Niemcy: Znów więcej energii z węgla niż wiatru
W pierwszej połowie 2021 r. z węgla, gazu ziemnego i atomu wytworzono w Niemczech więcej energii elektrycznej niż ze źródeł odnawialnych.
BIZNES INTERIA na Facebooku i jesteś na bieżąco z najnowszymi wydarzeniami
Choć Niemcy mają stopniowo odchodzić od węgla, to w pierwszej połowie tego roku węgiel kamienny i brunatny znów były najważniejszymi źródłami energii w tym kraju - wynika z danych opublikowanych w poniedziałek (13.09.2021) przez Federalny Urząd Statystyczny.
W porównaniu do analogicznego okresu poprzedniego roku produkcja elektrowni wiatrowych wzrosła o 35,5 proc., do 70,2 miliardów kilowatogodzin. Tym samym udział elektrowni węglowych w miksie energetycznym Niemiec wyniósł 27,2 proc.
Z kolei elektrownie wiatrowe wytworzyły tylko 57 miliardów kilowatogodzin, czyli o jedną piątą mniej niż przed rokiem. Udział energii wiatrowej w produkcji energii elektrycznej w Niemczech spadł do 22,1 proc. (o 7 punktów procentowych).
W 2020 roku parki wiatrowe po raz pierwszy wytworzyły więcej prądu niż elektrownie węglowe. Teraz kolejność znów się odwróciła, przede wszystkim z powodu niesprzyjającej pogody.
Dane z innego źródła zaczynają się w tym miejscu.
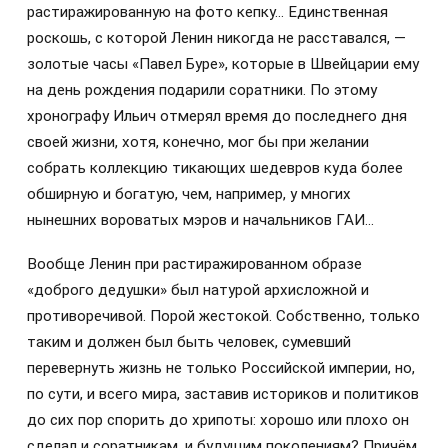
растиражированную на фото кепку… Единственная
роскошь, с которой Ленин никогда не расставался, —
золотые часы «Павел Буре», которые в Швейцарии ему
на день рождения подарили соратники. По этому
хронографу Ильич отмерял время до последнего дня
своей жизни, хотя, конечно, мог бы при желании
собрать коллекцию тикающих шедевров куда более
обширную и богатую, чем, например, у многих
нынешних вороватых мэров и начальников ГАИ…
Вообще Ленин при растиражированном образе
«доброго дедушки» был натурой архисложной и
противоречивой. Порой жестокой. Собственно, только
таким и должен был быть человек, сумевший
перевернуть жизнь не только Российской империи, но,
по сути, и всего мира, заставив историков и политиков
до сих пор спорить до хрипоты: хорошо или плохо он
сделал и соратникам, и будущим поколениям? Причём,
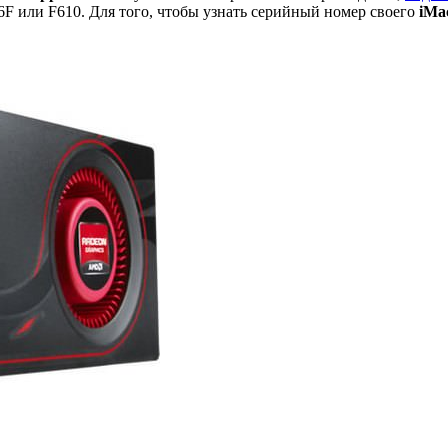
ли F610. Для того, чтобы узнать серийный номер своего
iMa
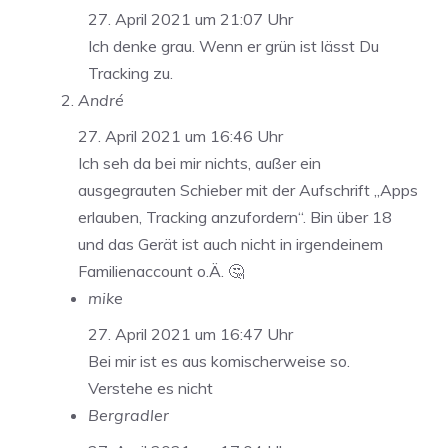
27. April 2021 um 21:07 Uhr
Ich denke grau. Wenn er grün ist lässt Du
Tracking zu.
André
27. April 2021 um 16:46 Uhr
Ich seh da bei mir nichts, außer ein
ausgegrauten Schieber mit der Aufschrift „Apps
erlauben, Tracking anzufordern“. Bin über 18
und das Gerät ist auch nicht in irgendeinem
Familienaccount o.Ä. 🤔
mike
27. April 2021 um 16:47 Uhr
Bei mir ist es aus komischerweise so.
Verstehe es nicht
Bergradler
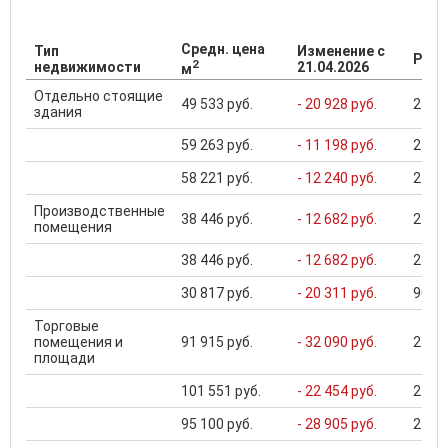
Средн. цена
Тип
Изменение с
Разб
2
недвижимости
21.04.2026
м
Отдельно стоящие
49 533 руб.
- 20 928 руб.
25 60
здания
59 263 руб.
- 11 198 руб.
25 60
58 221 руб.
- 12 240 руб.
25 60
Производственные
38 446 руб.
- 12 682 руб.
2 600
помещения
38 446 руб.
- 12 682 руб.
2 600
30 817 руб.
- 20 311 руб.
90 00
Торговые
помещения и
91 915 руб.
- 32 090 руб.
270 0
площади
101 551 руб.
- 22 454 руб.
270 0
95 100 руб.
- 28 905 руб.
270 0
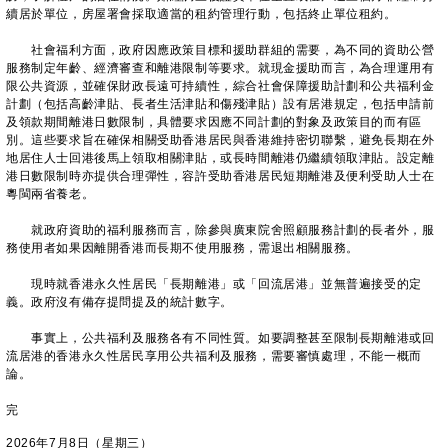
續居於單位，房屋署會採取適當的租約管理行動，包括終止單位租約。
社會福利方面，政府因應政策目標和援助群組的需要，為不同的資助公營
服務制定年齡、經濟審查和離港限制等要求。就現金援助而言，為合理運用有
限公共資源，並確保財政長遠可持續性，綜合社會保障援助計劃和公共福利金
計劃（包括高齡津貼、長者生活津貼和傷殘津貼）設有居港規定，包括申請前
及領款期間離港日數限制，具體要求因應不同計劃的對象及政策目的而有區
別。這些要求旨在確保相關受助香港居民與香港維持密切聯繫，避免長期在外
地居住人士回港後馬上領取相關津貼，或長時間離港仍繼續領取津貼。設定離
港日數限制時亦提供合理彈性，容許受助香港居民短期離港及便利受助人士在
粵閩兩省養老。
就政府資助的福利服務而言，除參與廣東院舍照顧服務計劃的長者外，服
務使用者如果因離開香港而長期不使用服務，需退出相關服務。
現時就香港永久性居民「長期離港」或「回流居港」並無普遍接受的定
義。政府沒有備存提問提及的統計數字。
事實上，公共福利及服務各有不同性質。如要調整甚至限制長期離港或回
流居港的香港永久性居民享用公共福利及服務，需要審慎處理，不能一概而
論。
完
2026年7月8日（星期三）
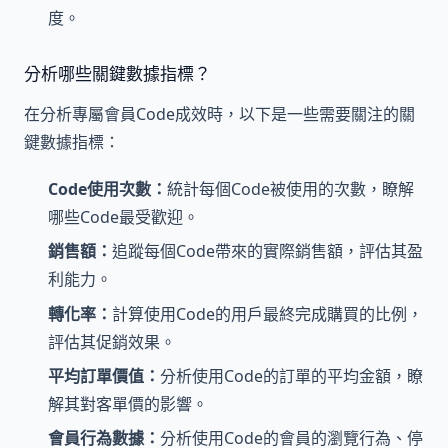
度。
分析哪些關鍵數據指標？
在分析專屬會員Code成效時，以下是一些需要關注的關
鍵數據指標：
Code使用次數：
統計每個Code被使用的次數，瞭解
哪些Code最受歡迎。
銷售額：
追蹤每個Code帶來的實際銷售額，評估其盈
利能力。
轉化率：
計算使用Code的用戶最終完成購買的比例，
評估其促銷效果。
平均訂單價值：
分析使用Code的訂單的平均金額，瞭
解其對客單價的影響。
會員行為數據：
分析使用Code的會員的瀏覽行為、停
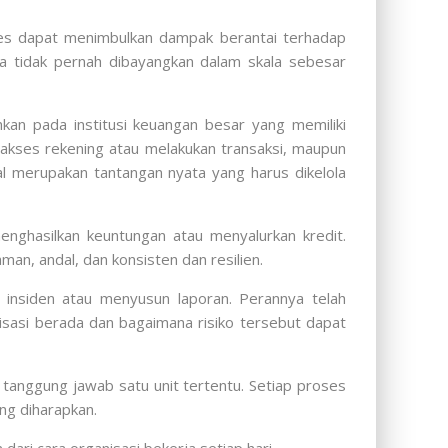
ses dapat menimbulkan dampak berantai terhadap
nya tidak pernah dibayangkan dalam skala sebesar
kan pada institusi keuangan besar yang memiliki
akses rekening atau melakukan transaksi, maupun
al merupakan tantangan nyata yang harus dikelola
nghasilkan keuntungan atau menyalurkan kredit.
n, andal, dan konsisten dan resilien.
 insiden atau menyusun laporan. Perannya telah
sasi berada dan bagaimana risiko tersebut dapat
tanggung jawab satu unit tertentu. Setiap proses
ang diharapkan.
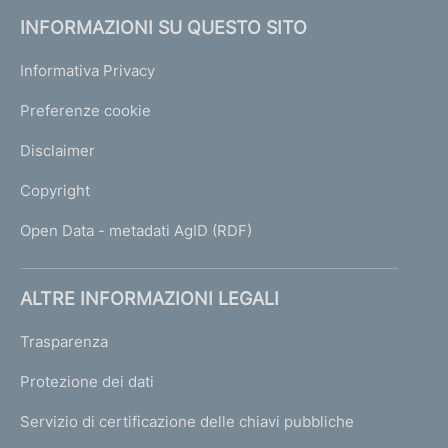
INFORMAZIONI SU QUESTO SITO
Informativa Privacy
Preferenze cookie
Disclaimer
Copyright
Open Data - metadati AgID (RDF)
ALTRE INFORMAZIONI LEGALI
Trasparenza
Protezione dei dati
Servizio di certificazione delle chiavi pubbliche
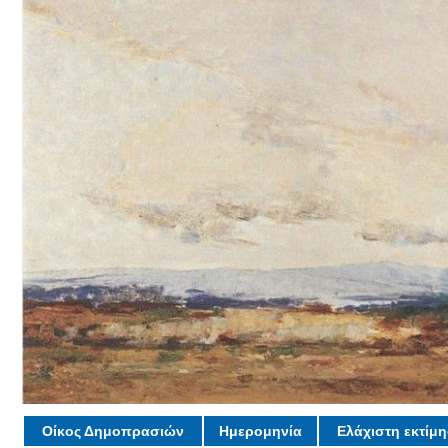
Οίκος Δημοπρασιών
Ημερομηνία
Ελάχιστη εκτίμ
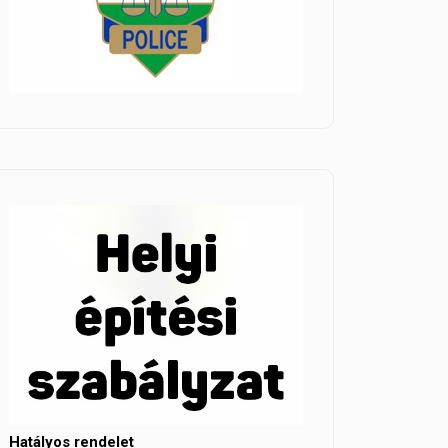
Hatályos rendelet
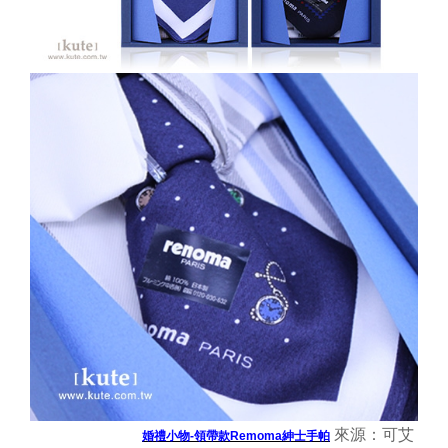
來源：可艾
婚禮小物-領帶款Remoma紳士手帕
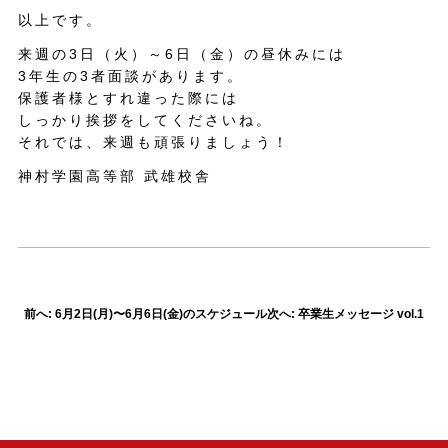
以上です。
来週の3日（火）～6日（金）の昼休みには
3年生の3者面談があります。
保護者様とすれ違った際には
しっかり挨拶をしてくださいね。
それでは、来週も頑張りましょう！
神村学園高等部 武雄校舎
前へ: 6月2日(月)〜6月6日(金)のスケジュール
次へ: 卒業生メッセージ vol.1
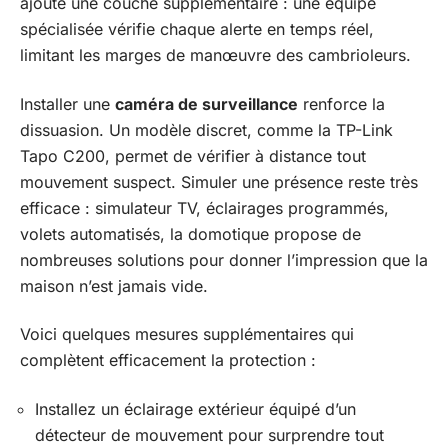
ajoute une couche supplémentaire : une équipe
spécialisée vérifie chaque alerte en temps réel,
limitant les marges de manœuvre des cambrioleurs.
Installer une
caméra de surveillance
renforce la
dissuasion. Un modèle discret, comme la TP-Link
Tapo C200, permet de vérifier à distance tout
mouvement suspect. Simuler une présence reste très
efficace : simulateur TV, éclairages programmés,
volets automatisés, la domotique propose de
nombreuses solutions pour donner l’impression que la
maison n’est jamais vide.
Voici quelques mesures supplémentaires qui
complètent efficacement la protection :
Installez un éclairage extérieur équipé d’un
détecteur de mouvement pour surprendre tout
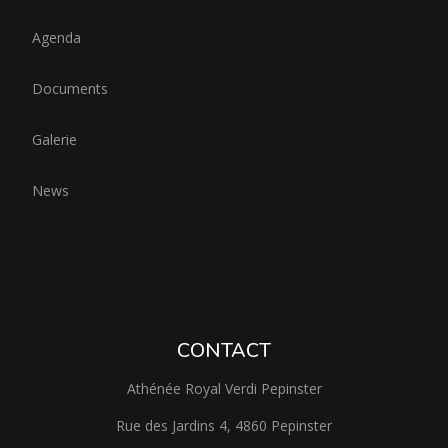
Agenda
Documents
Galerie
News
CONTACT
Athénée Royal Verdi Pepinster
Rue des Jardins 4, 4860 Pepinster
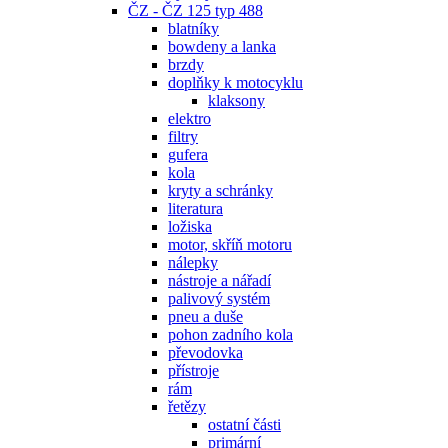
ČZ - ČZ 125 typ 488
blatníky
bowdeny a lanka
brzdy
doplňky k motocyklu
klaksony
elektro
filtry
gufera
kola
kryty a schránky
literatura
ložiska
motor, skříň motoru
nálepky
nástroje a nářadí
palivový systém
pneu a duše
pohon zadního kola
převodovka
přístroje
rám
řetězy
ostatní části
primární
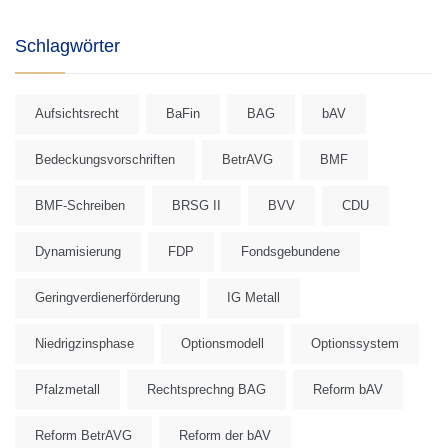
Schlagwörter
Aufsichtsrecht
BaFin
BAG
bAV
Bedeckungsvorschriften
BetrAVG
BMF
BMF-Schreiben
BRSG II
BVV
CDU
Dynamisierung
FDP
Fondsgebundene
Geringverdienerförderung
IG Metall
Niedrigzinsphase
Optionsmodell
Optionssystem
Pfalzmetall
Rechtsprechng BAG
Reform bAV
Reform BetrAVG
Reform der bAV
Ogólna produkcja energii elektrycznej w Niemczech wzrosła w pierwszej połowie roku o 4 proc. w porównaniu do tego samego okresu w 2020 roku. Ponad połowę, bo 56 procent z 258,9 kilowatogodzin stanowiła energia ze źródeł konwencjonalnych - obok węgla, także z gazu ziemnego i atomu. To o 20,9 proc. więcej niż w pierwszych sześciu miesiącach poprzedniego roku. Z kolei udział odnawialnych źródeł, jak wiatr, energia słoneczna i biogaz spadł o 11,7 proc.
Zgodnie z celami niemieckiej transformacji energetycznej (Energiewende), w 2022 roku wygaszona ma zostać ostatnia elektrownia atomowa. Zaś najpóźniej do 2038 Niemcy chcą całkowicie odejść od energii węglowej. Ekolodzy i partia Zielonych chcą nawet przyśpieszyć rezygnację z węgla, by szybciej ograniczyć emisę CO2. Zgodnie z założeniami politycznymi do 2045 roku największa gospodarka europejska ma osiągnąć neutralność klimatyczną.